On Tue, 18 Jun 2002, Vincent Archer wrote:
> According to shren:
 
>> Last I heard, the concept of a central vault is gone.  Each
>> server can have it's own vault which stores characters.

> If that is so, then the central paradigm of NWN is dead. NWN's
> main attraction was that Vault characters (i.e. those located on
> the central vault) would be the mainsteam way of wandering between
> the various "shared universe" servers that were popping here and
> there.

> Without the Vault, most of these will close themselves; you will
> need a character on each, as no "serious" server will ever accept
> an outside character.

I've had this discussion with about a dozen different people in a
dozen different forums.  What *you* think is the central paradigm of
NWN is dead.  The shared universe bit, while entirely possible, has
never been a) the primary focus of the game, b) secure, or c)
remotely practical.

Security first.  

  One corrupt admin in a closed universe can break the balance of a
  shared universe - the open universe, wandering between games with
  vast links, was never secure to begin with.

Remotely practical:

  Any part of the universe that's well-detailed enough to draw
  people is probably going to be crowded enough to be overloaded -
  thus, any popular area is going to often be so laggy as to be
  unplayable.  MMORPGs have had to deal with congestion since the
  very first one - NWN solves it by leaving it as an excercise to
  the user.

  Also, server dumps (state saves) become incompatible if you alter
  the module you are saving the state of.  In a nutshell, if you
  save your NWN mudlet state, then change the NWN mudlet, you lose
  all of the saved state data.  I guess persistance is also an
  exercise left to the user.

Purpose of the game:

  You might think at this point that I hate NWN.  I don't.  I am
  hovering vulture-like over the store waiting for it.

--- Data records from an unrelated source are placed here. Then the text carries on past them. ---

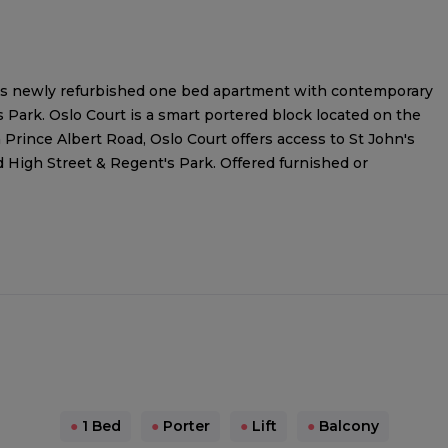
his newly refurbished one bed apartment with contemporary
s Park. Oslo Court is a smart portered block located on the
 Prince Albert Road, Oslo Court offers access to St John's
High Street & Regent's Park. Offered furnished or
●
1 Bed
●
Porter
●
Lift
●
Balcony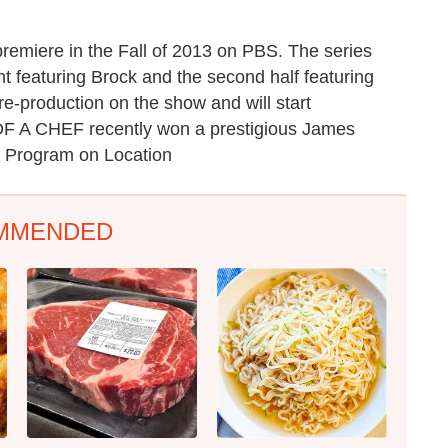
miere in the Fall of 2013 on PBS. The series
ight featuring Brock and the second half featuring
pre-production on the show and will start
OF A CHEF recently won a prestigious James
n Program on Location
MMENDED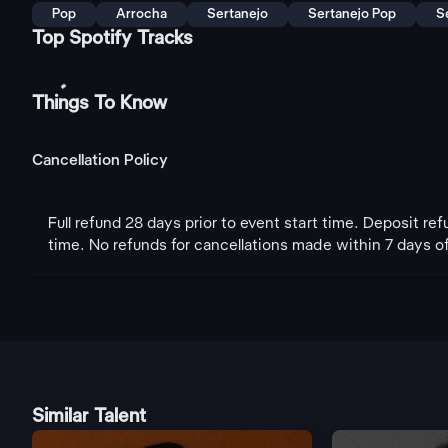
Pop
Arrocha
Sertanejo
Sertanejo Pop
S
Top Spotify Tracks
Things To Know
Cancellation Policy
Full refund 28 days prior to event start time. Deposit re
time. No refunds for cancellations made within 7 days of
Similar Talent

  NWN, as a strongly-network enabled game, can be used to attempt to
  make a MMORPG/MUD like setting.  You can also do lots of other
  things with it:

    Play through the single player plot.
    Play through the single player plot with friends over the net.
    Write your own plot like the boxed single player plot.
    Play a user written plot alone.
    Play a user written plot with friends over the net.
    Write a more diablo-esque hack and slash module for lan parties.
    Experiment with programming and scripting.
    Run an AD&D module inside the NWN engine, as DM.
    Participate in one of the above.
    Write a counter-strikeish pvp module that resets.
    ... and a whole lot more.

To me, almost every single one of the above applications are more
interesting than trying to patch together a persistant world.  Can
you use NWN as a MMORPG builder?  Yes, but this application of NWN
is probably one of the most difficult and least fruitful
possibilities.  Why does it get all the press?  Because a
significant minority of persistant world online gamers think the
worst of those who run the games and are sure they can do it better,
in thier spare time, with the spare CPU cycles on thier home box and
the part of thier bandwidth that isn't being devoured by Kaaza.